Türkiye Hazır Beton Birliği (THBB), sektörün merak beklediği, inşaat ve bununla bağlantılı imalat ve hizmet sektörlerindeki mevcut durum ile yaşanan gelişmeleri ele alan “Hazır Beton Endeksi” Mart 2021 Raporu’nu açıkladı.

"BEKLENTİ VE GÜVEN, GEÇEN YILA GÖRE YÜKSELDİ"

THBB'nin raporuna göre, 2021'e düşük seviyede başlayan faaliyet, yılın ikinci ve üçüncü aylarında yukarı yönlü hareket etti, senenin ilk iki ayında yüksek seyreden güven ve beklenti, gerilese de eşik değerin hemen altında yer aldı.

Yılın başındaki yüksek beklenti-düşük faaliyet bileşeni mart ayında yükselen faaliyet buna karşılık düşük güven-beklentiye dönerken, martta para piyasasında yaşanan gelişmelerin piyasa beklentisinde etkili olduğu açıkça görülüyor.

Veriler doğrultusunda mart ayında bütün endeksler, Covid-19 pandemisinin Türkiye’de etkili olmaya başladığı 2020'nin aynı dönemine göre yüksek görünüyor.
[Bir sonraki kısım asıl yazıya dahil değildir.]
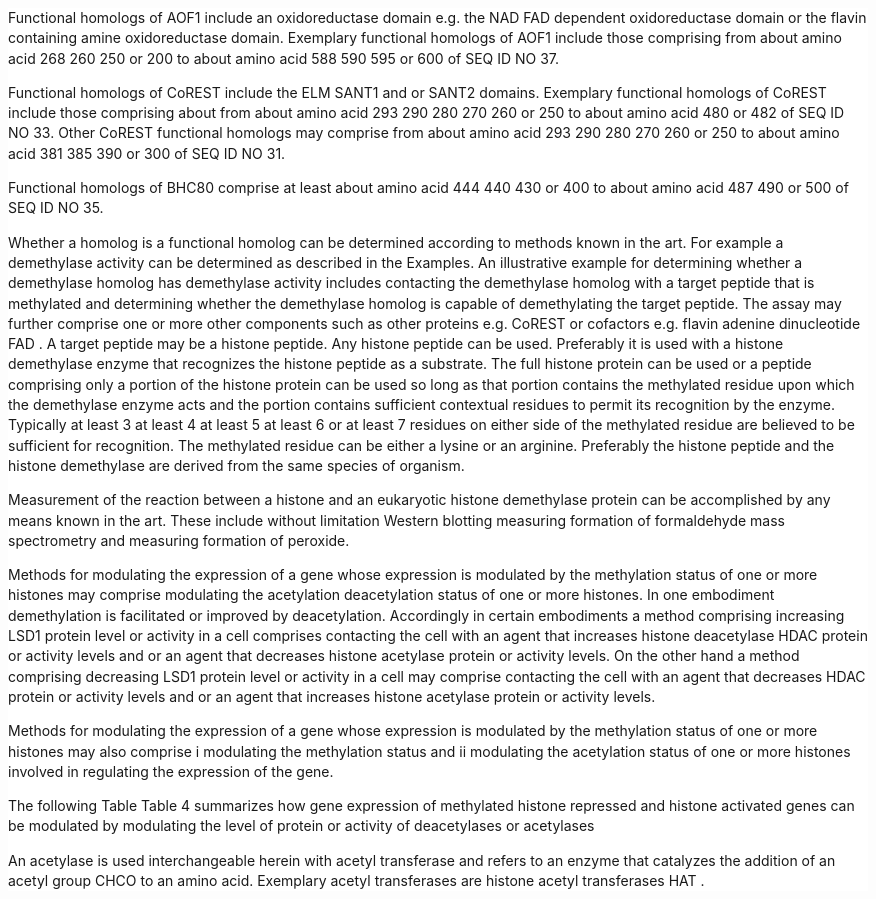 Functional homologs of AOF1 include an oxidoreductase domain e.g. the NAD FAD dependent oxidoreductase domain or the flavin containing amine oxidoreductase domain. Exemplary functional homologs of AOF1 include those comprising from about amino acid 268 260 250 or 200 to about amino acid 588 590 595 or 600 of SEQ ID NO 37.

Functional homologs of CoREST include the ELM SANT1 and or SANT2 domains. Exemplary functional homologs of CoREST include those comprising about from about amino acid 293 290 280 270 260 or 250 to about amino acid 480 or 482 of SEQ ID NO 33. Other CoREST functional homologs may comprise from about amino acid 293 290 280 270 260 or 250 to about amino acid 381 385 390 or 300 of SEQ ID NO 31.

Functional homologs of BHC80 comprise at least about amino acid 444 440 430 or 400 to about amino acid 487 490 or 500 of SEQ ID NO 35.

Whether a homolog is a functional homolog can be determined according to methods known in the art. For example a demethylase activity can be determined as described in the Examples. An illustrative example for determining whether a demethylase homolog has demethylase activity includes contacting the demethylase homolog with a target peptide that is methylated and determining whether the demethylase homolog is capable of demethylating the target peptide. The assay may further comprise one or more other components such as other proteins e.g. CoREST or cofactors e.g. flavin adenine dinucleotide FAD . A target peptide may be a histone peptide. Any histone peptide can be used. Preferably it is used with a histone demethylase enzyme that recognizes the histone peptide as a substrate. The full histone protein can be used or a peptide comprising only a portion of the histone protein can be used so long as that portion contains the methylated residue upon which the demethylase enzyme acts and the portion contains sufficient contextual residues to permit its recognition by the enzyme. Typically at least 3 at least 4 at least 5 at least 6 or at least 7 residues on either side of the methylated residue are believed to be sufficient for recognition. The methylated residue can be either a lysine or an arginine. Preferably the histone peptide and the histone demethylase are derived from the same species of organism.

Measurement of the reaction between a histone and an eukaryotic histone demethylase protein can be accomplished by any means known in the art. These include without limitation Western blotting measuring formation of formaldehyde mass spectrometry and measuring formation of peroxide.

Methods for modulating the expression of a gene whose expression is modulated by the methylation status of one or more histones may comprise modulating the acetylation deacetylation status of one or more histones. In one embodiment demethylation is facilitated or improved by deacetylation. Accordingly in certain embodiments a method comprising increasing LSD1 protein level or activity in a cell comprises contacting the cell with an agent that increases histone deacetylase HDAC protein or activity levels and or an agent that decreases histone acetylase protein or activity levels. On the other hand a method comprising decreasing LSD1 protein level or activity in a cell may comprise contacting the cell with an agent that decreases HDAC protein or activity levels and or an agent that increases histone acetylase protein or activity levels.

Methods for modulating the expression of a gene whose expression is modulated by the methylation status of one or more histones may also comprise i modulating the methylation status and ii modulating the acetylation status of one or more histones involved in regulating the expression of the gene.

The following Table Table 4 summarizes how gene expression of methylated histone repressed and histone activated genes can be modulated by modulating the level of protein or activity of deacetylases or acetylases 

An acetylase is used interchangeable herein with acetyl transferase and refers to an enzyme that catalyzes the addition of an acetyl group CHCO to an amino acid. Exemplary acetyl transferases are histone acetyl transferases HAT .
Faaliyet ise özellikle yüksek faiz, yükselen konut fiyatları ve belirsizliğin etkisi ile geçen yıla kıyasla görece düşük bir artış gösterdi.

"HAREKETLİLİĞİN SÜRDÜRÜLEBİLİR OLMASI ÖNEMLİ"

THBB Yönetim Kurulu Başkanı Yavuz Işık, raporun sonuçlarını değerlendirerek "Türkiye’de geçen hafta atılan normalleşme adımları, mevsime bağlı işlerdeki yavaşlamaya rağmen sektörün güveninin ve beklentisinin yüksek kalmasında etkisi olmuştur." diye konuştu.

Türkiye ekonomisini etkileyen gelişmeleri de değerlendiren Işık, gelişmelerin sektör üzerinde etkili olduğunu, yüksek faizle beraber ele alındığında söz konusu dalgalanmadan sektörün etkilenmemesinin mümkün olmadığını, ancak faaliyetteki yükselmenin ümit verici göründüğünü söyledi.

Bu bağlamda asıl önemli olanın yaşanan hareketliliğin sürdürülebilirliği olduğuna dikkat çeken Işık, üretici ve tüketici nezdinde güvenin ve öngörülebilirliğin tesisinin sektörde sürdürülebilir bir büyümenin yapı taşı olduğunun altını çizdi. 

"REEL SEKTÖRÜN BEKLENTİLERİNİN KARŞILANMASI ŞART"

Işık, sözlerini şöyle sürdürdü: 

“Bu noktada piyasaların güvenebileceği, beklentileri karşılayacak, politika araçlarını doğru zaman ve şekilde kullanacak, piyasa gerçekleri ile uyumlu kararlar alabilecek, enflasyon hedeflemesine odaklanırken aynı zamanda Türk reel sektörünün de beklentilerine cevap verecek bir Merkez Bankasının varlığı çok önemlidir.”